Fractions are a way of expressing numbers that are not whole. They consist of a numerator, the top part of the fraction, and a denominator, the bottom part. Understanding fractions is crucial since they often appear in various mathematical problems, including equations.
In our equation, we deal with a fraction: \(\frac{1}{3}n = \frac{2}{9}\). The fraction \(\frac{1}{3}\) is multiplied by \(n\), while another fraction, \(\frac{2}{9}\), stands alone on the other side of the equation. To solve problems involving fractions, one key technique is making them easier to manage. Sometimes, this involves converting them to a format that is easier to work with, like whole numbers.
When fractions share a similar denominator or can be simplified, solving the equation becomes straightforward. This is why removing fractions by multiplying or simplifying them is a beneficial strategy. Developing comfort and skill with fractions opens doors to solving more intricate mathematical problems.

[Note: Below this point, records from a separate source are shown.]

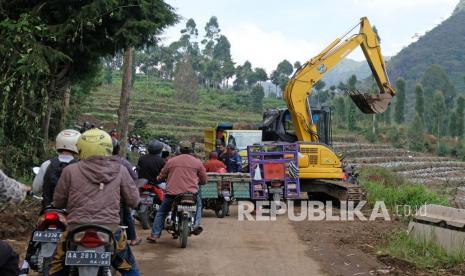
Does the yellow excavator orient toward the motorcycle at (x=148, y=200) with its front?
no

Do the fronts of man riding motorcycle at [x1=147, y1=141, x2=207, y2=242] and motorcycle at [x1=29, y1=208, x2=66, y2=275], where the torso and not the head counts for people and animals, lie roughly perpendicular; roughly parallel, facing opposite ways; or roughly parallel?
roughly parallel

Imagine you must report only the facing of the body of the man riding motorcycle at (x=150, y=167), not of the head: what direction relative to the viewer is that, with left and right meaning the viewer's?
facing away from the viewer

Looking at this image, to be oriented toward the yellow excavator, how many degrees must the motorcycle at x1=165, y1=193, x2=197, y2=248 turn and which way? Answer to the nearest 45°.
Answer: approximately 45° to its right

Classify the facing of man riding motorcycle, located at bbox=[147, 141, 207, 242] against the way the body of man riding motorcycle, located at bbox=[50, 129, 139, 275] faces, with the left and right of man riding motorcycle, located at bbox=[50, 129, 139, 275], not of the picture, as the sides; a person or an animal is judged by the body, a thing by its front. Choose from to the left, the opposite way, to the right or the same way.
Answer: the same way

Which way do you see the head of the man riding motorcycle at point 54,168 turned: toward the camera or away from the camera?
away from the camera

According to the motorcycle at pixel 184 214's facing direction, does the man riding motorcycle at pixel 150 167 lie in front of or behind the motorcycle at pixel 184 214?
in front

Solving equations refers to finding the value of the variable that makes the equation true. Equations can seem complex, especially when they involve fractions or multiple steps.
The equation in our exercise is originally presented as \(\frac{1}{3}n = \frac{2}{9}\). To solve it, we strategically eliminate the fraction where possible. A common technique is multiplying both sides of the equation by the denominator of the fraction on the side where the variable exists. Here, we multiply by 3 to clear the fraction:

• This transforms the left side of the equation into \(n\).
• Then multiply the other side: \(\frac{2}{9} \times 3 = \frac{6}{9}\).

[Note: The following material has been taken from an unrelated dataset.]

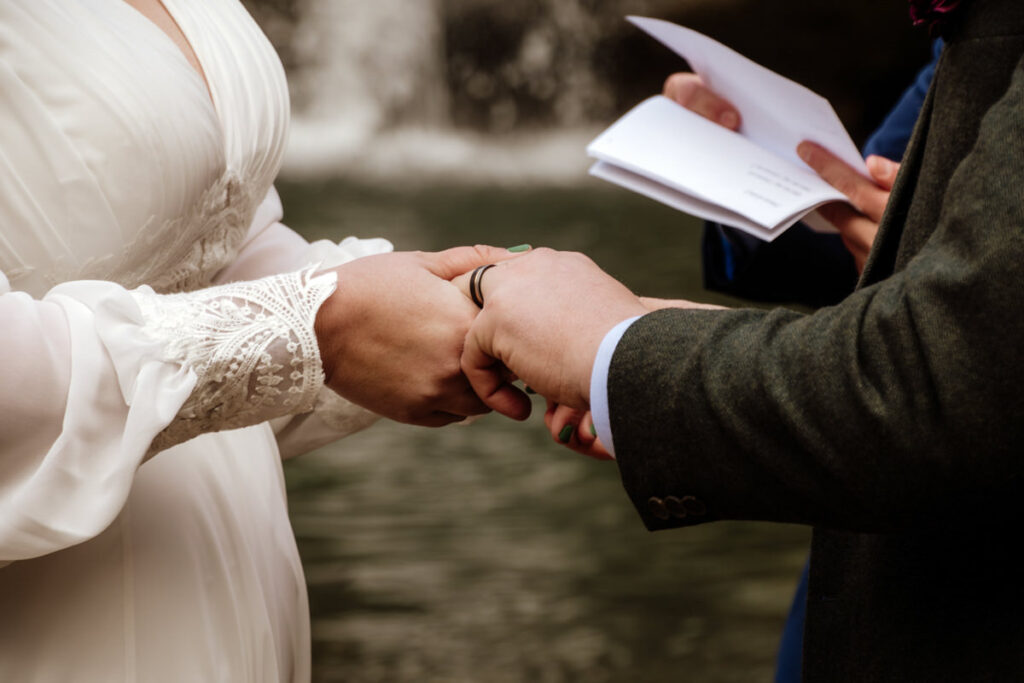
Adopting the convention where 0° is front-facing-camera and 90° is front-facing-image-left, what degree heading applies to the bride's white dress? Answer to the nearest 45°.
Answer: approximately 315°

Now, solving the equation becomes easier as we've transformed it into one with simpler numbers or fractions, facilitating further steps to finding the solution.

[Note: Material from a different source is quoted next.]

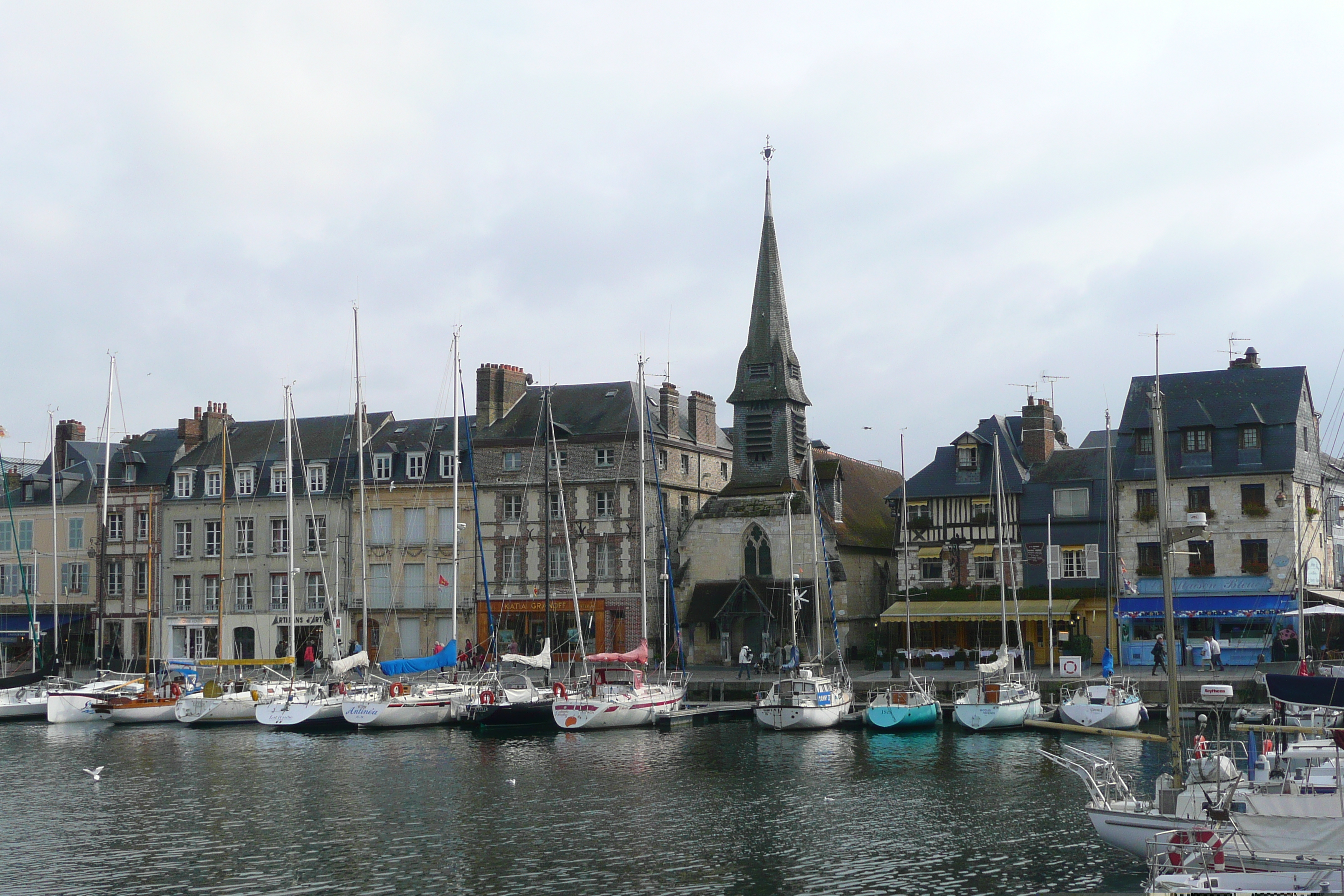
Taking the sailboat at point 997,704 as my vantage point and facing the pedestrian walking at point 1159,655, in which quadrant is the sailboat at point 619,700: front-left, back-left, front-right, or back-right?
back-left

Simplifying expressions is a key mathematical skill that involves reducing expressions to their most basic form, removing any unnecessary complexity. For example, \(\frac{6}{9}\) can be simplified by dividing both the numerator and the denominator by their greatest common divisor, which is 3.
In this exercise, after multiplying to eliminate fractions, we were left with the expression \(\frac{6}{9}\). This was simplified to \(\frac{2}{3}\) by recognizing that both 6 and 9 are divisible by 3:

• Divide the numerator by 3: \(6 \div 3 = 2\).
• Divide the denominator by 3: \(9 \div 3 = 3\).

This simplification process is crucial as it not only makes expressions more understandable but also checks for accuracy when solving or verifying equations. Simplifying helps ensure that final answers are accurate and precise.